На рассвете огромная колонна рабочих ХПЗ прямо с заводского двора двинулась к сборному призывному пункту на другом конце города. Призывников провожали жены, подружки, родители и товарищи, работавшие в ночную смену. В колонне ехали грузовые машины, в которых везли чемоданы, вещмешки и походные «буфеты», которые на ходу продавали ситро, папиросы, соевые пирожные и конфеты.

На одном из грузовиков мы установили наборные кассы и печатную машину-«американку» с ножным приводом, и выпускали импровизированные листовки. Главным образом, о тех призывниках, которые в этот день и час прямо в строю подавали заявления в партию. Особая комиссия парткома заседала здесь же, на грузовике с типографией.

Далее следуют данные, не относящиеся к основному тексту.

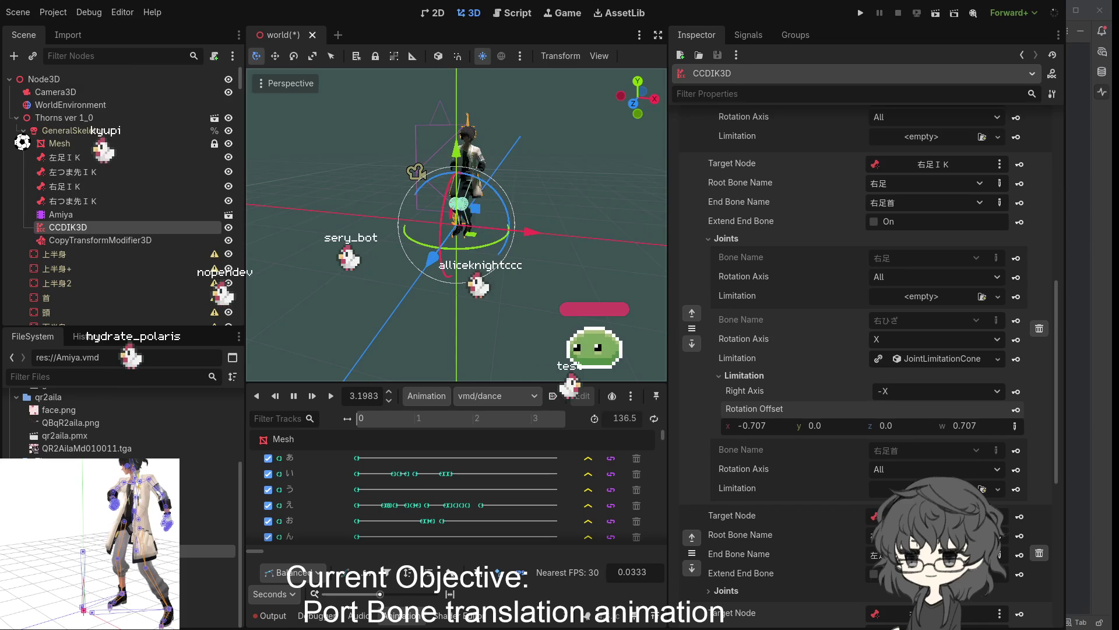
pyautogui.scroll(5, 590, 214)
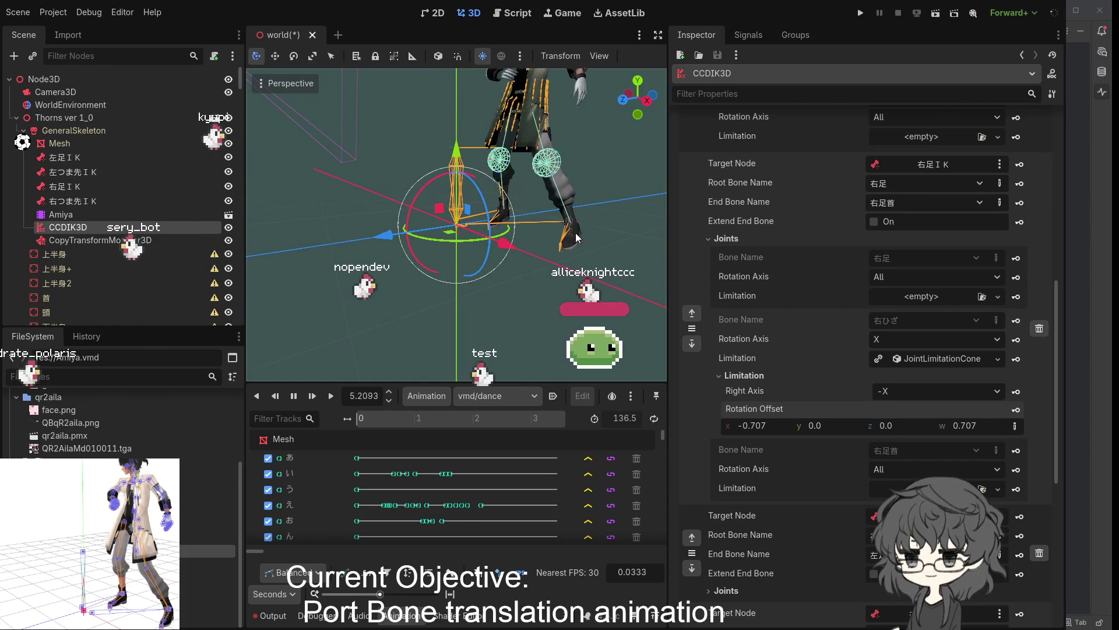
pyautogui.scroll(-3, 531, 254)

Шли мы несколько часов, останавливаясь по пути; на большом пустыре перед призывным пунктом сбивались в компании, пели, плясали, скандировали лозунги. Были и хмельные, но мало. В этой шумной, суматошной игре взрослых виднелись и суровые, печальные лица и плачущие женщины. Многие продолжали верить, что война все-таки началась. Наш редактор говорил:

— Конечно, это маневры. Военные и политические маневры. Однако, на Амуре действительно неспокойно. Очень неспокойно. Там каждый день стреляют. И на Днестре и на Збруче тоже. Капиталистов кризис жмет все сильней. А выход из кризиса они могут искать только военный. Это закон природы. Той, которая природа империализма.

В те часы я испытывал лихорадочно тревожное и, вместе с тем, радостное возбуждение, примерно такое же, как девять лет спустя 22 июня 1941 года. Накоиец-то война. Та неизбежная война, которую мы ждали давно. Будет страшно, будут несчастья, беды. Но зато все ясно: за что бороться, ради чего жить и умирать, кто враг и кто свой… И конечно же, мы победим! Подмывающее радостное любопытство было сильнее всех страхов.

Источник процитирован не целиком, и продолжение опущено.